▸ WORK TASK
Pick out each line in these entries that contains the string "down".

▸ RECORDS TO PROCESS
-*-

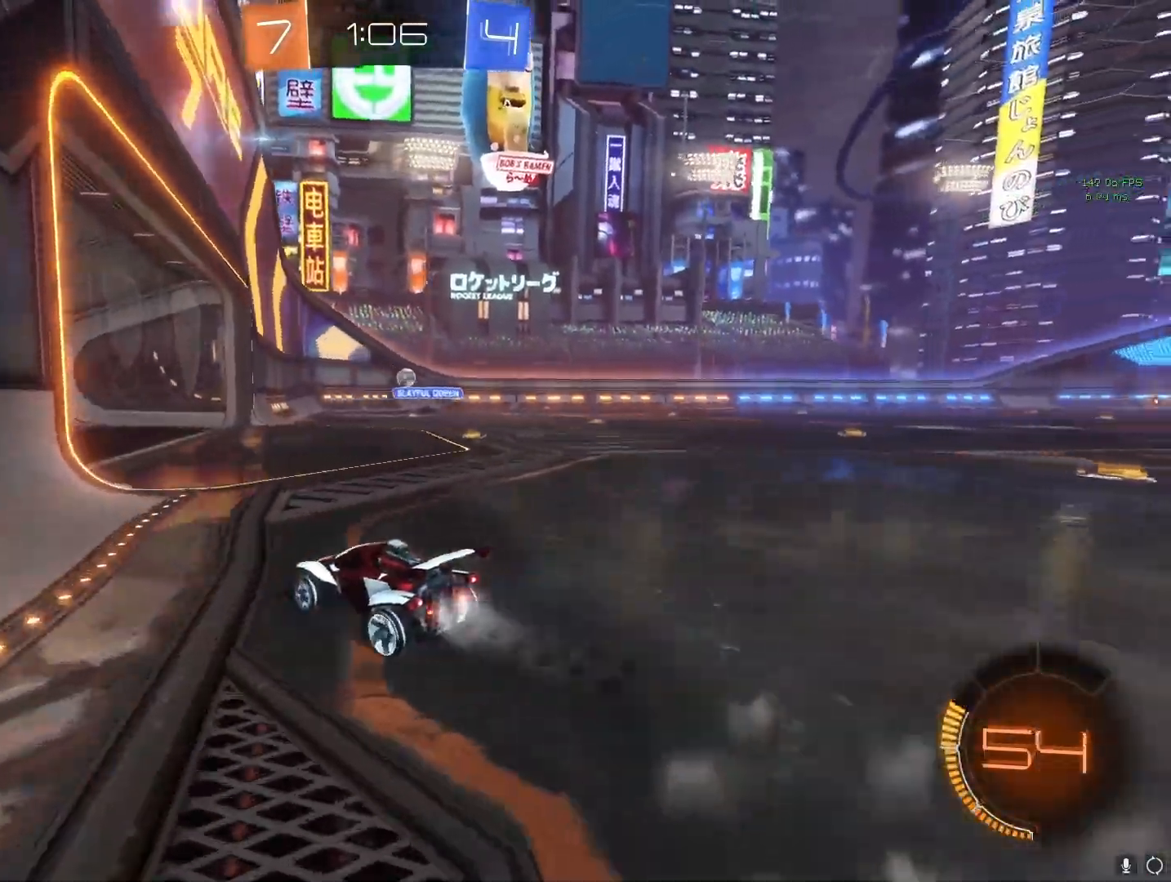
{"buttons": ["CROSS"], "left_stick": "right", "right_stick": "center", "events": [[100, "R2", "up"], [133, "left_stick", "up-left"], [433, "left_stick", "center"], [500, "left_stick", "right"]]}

-*-

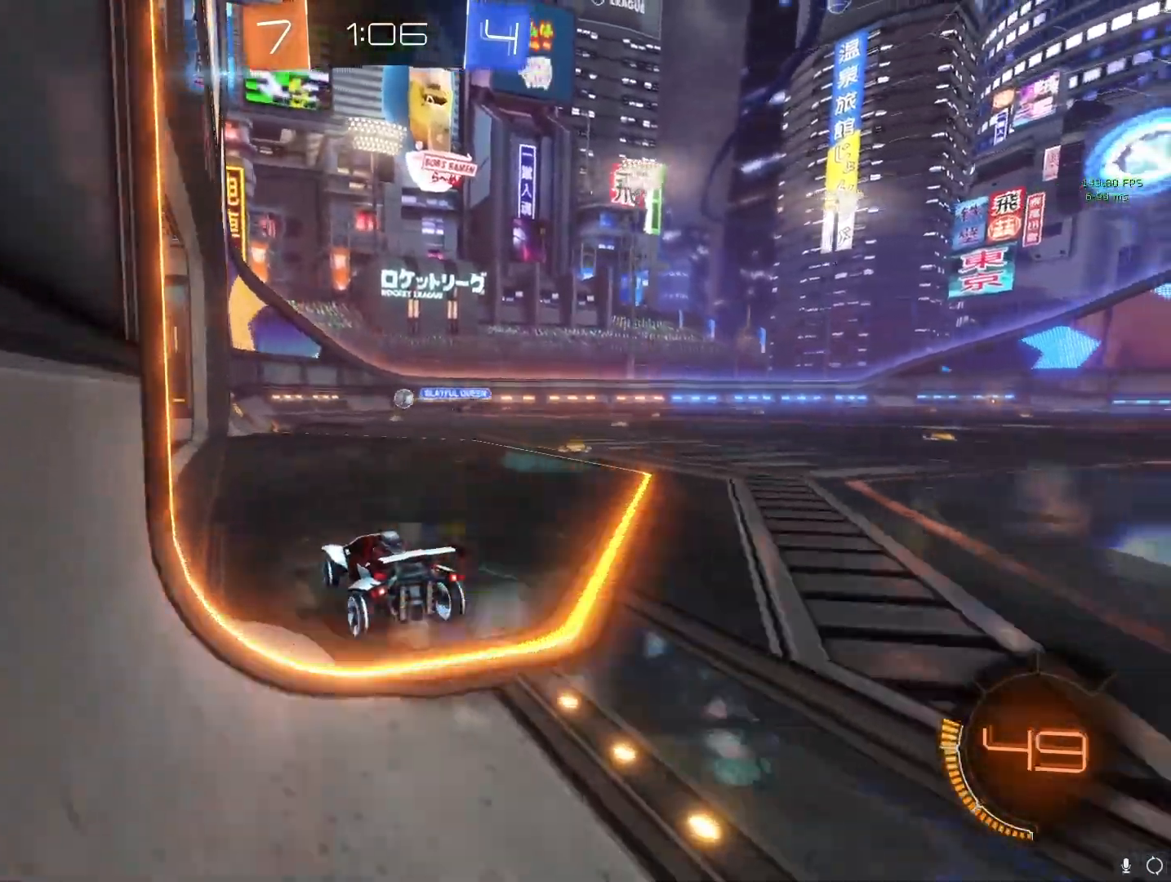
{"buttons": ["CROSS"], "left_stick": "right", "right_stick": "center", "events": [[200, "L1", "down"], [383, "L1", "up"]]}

-*-

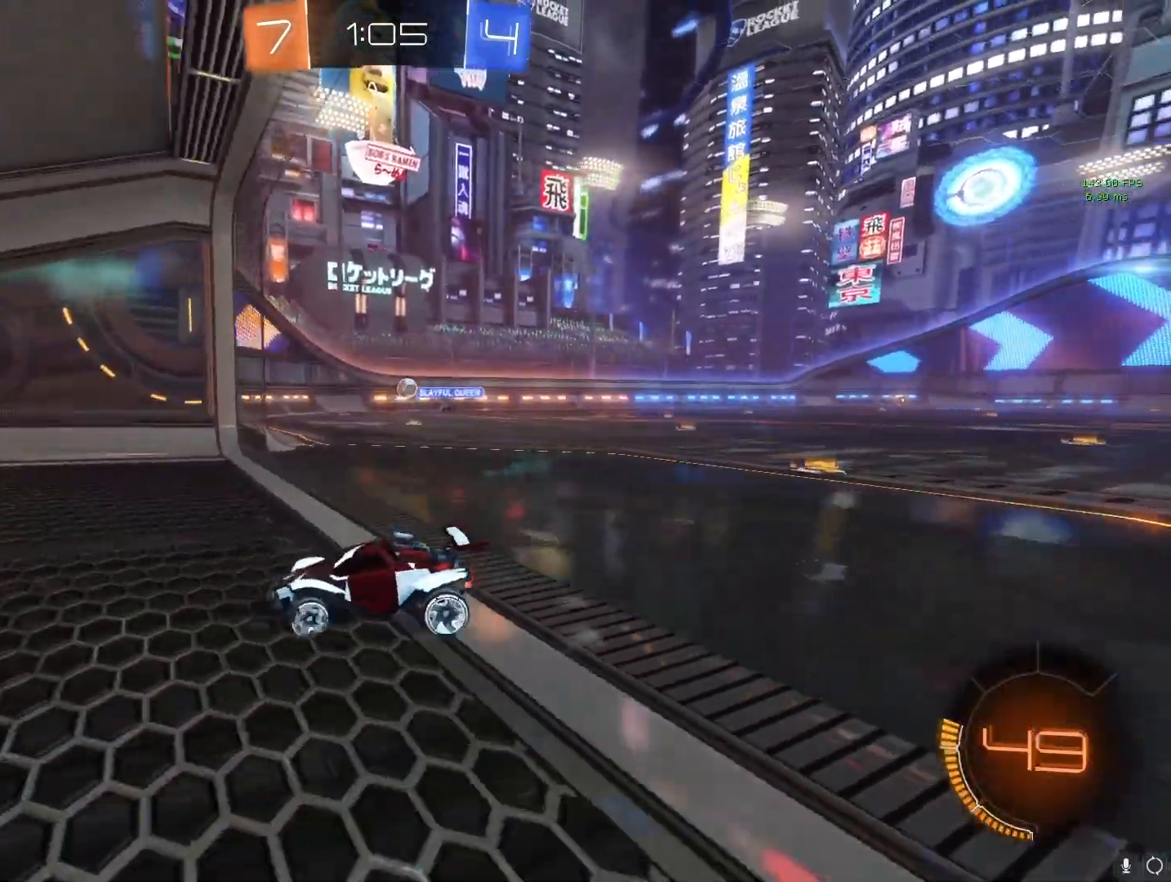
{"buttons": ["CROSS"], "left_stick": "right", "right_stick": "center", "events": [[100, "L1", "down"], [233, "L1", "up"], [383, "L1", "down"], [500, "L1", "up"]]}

-*-

▸ ANSWER AREA
{"buttons": ["CROSS"], "left_stick": "right", "right_stick": "center", "events": [[200, "L1", "down"], [383, "L1", "up"]]}
{"buttons": ["CROSS"], "left_stick": "right", "right_stick": "center", "events": [[100, "L1", "down"], [233, "L1", "up"], [383, "L1", "down"], [500, "L1", "up"]]}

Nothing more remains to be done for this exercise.